Le premier ministre Philippe Couillard s’est livré mercredi à un grand déploiement pour présenter la nouvelle mouture du Plan Nord auquel son prédécesseur, Jean Charest, avait lui-même consacré deux lancements d’envergure. Mais la multiplication des annonces ne rend pas le projet plus solide. Le Plan Nord est au pire un mirage, au mieux un coup de dés.
Sur le fond, on y revient toujours : exploiter le Nord, c’est développer des mines. Est-ce là une activité au rendement assuré ? Non. Est-ce une activité qui nourrit le Trésor public québécois ? Non. Est-ce un secteur où la bonne entreprise citoyenne domine, ne serait-ce qu’en ramassant ses dégâts ? Non plus.
Et pourtant, au XXIe siècle, le Québec se lance dans l’extraction minière avec l’enthousiasme du chercheur d’or du XIXe siècle.
Certes, le gouvernement Couillard, représenté en force, a exposé mercredi un projet un peu moins ambitieux que celui de Jean Charest et enrobé de mesures visant à en assurer l’acceptabilité sociale. Ainsi, 50 % du territoire de 1,2 million de kilomètres carrés sera protégé de l’exploitation industrielle ; la collaboration avec les Inuits et les Premières Nations sera constante ; on comptera sur des énergies propres (l’éolien, la bioénergie) pour approvisionner les communautés isolées. De même, Québec mettra en place un mécanisme d’évaluation des impacts sur la santé des différents projets développés.
Intéressant ? Oui… en théorie. Mais dans les faits, quelle garantie avons-nous en matière environnementale, puisque le Bureau d’audiences publiques sur l’environnement n’a pas juridiction sur le territoire couvert par le Plan Nord ? De plus, parmi toutes les associations qui applaudissaient mercredi le retour en grand du Plan Nord, plusieurs se disaient préoccupées par ce 50 % de territoire soustrait à l’exploration, au prétexte notamment qu’il leur faut mieux connaître l’ensemble du Nord québécois. Ces pressions-là ne diminueront pas.

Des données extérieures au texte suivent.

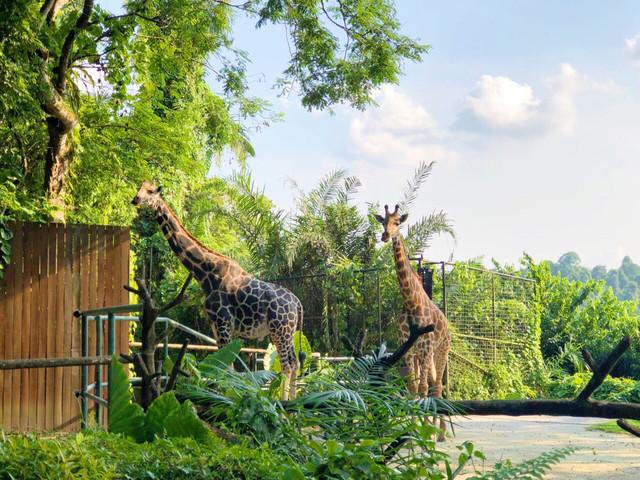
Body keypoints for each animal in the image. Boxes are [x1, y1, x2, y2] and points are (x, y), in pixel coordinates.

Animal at [132, 182, 302, 400]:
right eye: (140, 188)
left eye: (151, 192)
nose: (135, 199)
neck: (205, 274)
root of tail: (297, 303)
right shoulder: (215, 325)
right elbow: (222, 367)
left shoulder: (223, 322)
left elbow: (227, 368)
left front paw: (227, 398)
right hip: (286, 331)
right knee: (295, 361)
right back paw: (296, 399)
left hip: (281, 329)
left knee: (287, 363)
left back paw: (284, 401)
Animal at [376, 204, 450, 440]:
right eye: (383, 222)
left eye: (397, 222)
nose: (385, 235)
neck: (410, 302)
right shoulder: (408, 348)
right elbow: (413, 388)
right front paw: (411, 431)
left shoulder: (425, 347)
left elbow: (423, 388)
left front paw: (425, 431)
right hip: (427, 355)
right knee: (433, 384)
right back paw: (437, 429)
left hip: (441, 351)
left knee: (437, 386)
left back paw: (441, 432)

En matière de santé, le scepticisme s’impose : il n’y a pas ici de mandat indépendant donné à la Direction de la santé publique. Il s’agit plutôt « d’accompagner les entreprises », comme l’a expliqué la ministre Lucie Charlebois. À quoi s’ajoute le fait que la santé publique a largement écopé dans les compressions mises en place par le ministre de la Santé et des Services sociaux, Gaétan Barrette. On sait aussi que pour le gouvernement libéral, les enjeux de santé publique sont vus comme des enjeux politiques, donc contestables. Qui croira sérieusement que le gouvernement sera disposé à enquiquiner des entreprises, de qui il espère le renflouement des finances du Québec, avec des problèmes de santé physique ou mentale ?
Quant à la fortune qui nous attend — le Plan Nord étant, nous a-t-on dit mercredi, un « élément central pour assurer la prospérité du Québec » —, elle repose sur un pari de taille qui au fil des ans n’a pas changé : « On prépare la table pour des entreprises qui ne sont pas obligées de venir », ainsi que le résumait le professeur Jean-Thomas Bernard, spécialiste des ressources naturelles, lors du lancement de 2011 du Plan Nord.
Québec va ainsi investir près de 2 milliards dans les cinq prochaines années en espérant que le privé va se joindre à lui et que le fédéral viendra bonifier l’offre. Or les redevances minières n’ont rapporté que 23 millions de dollars au Trésor québécois l’an dernier. Notre mollesse pour aller chercher notre dû auprès des minières conjuguée aux fluctuations des prix, notamment du fer, interdit de croire que la manne tombera sur le Québec. Mais il y a un héritage dont nous sommes assurés : celui de payer seuls la facture des sites miniers abandonnés, comme c’est déjà le cas de 700 sites au Québec pour un montant de 1,2 milliard. La vraie rentabilité du Plan Nord commence là.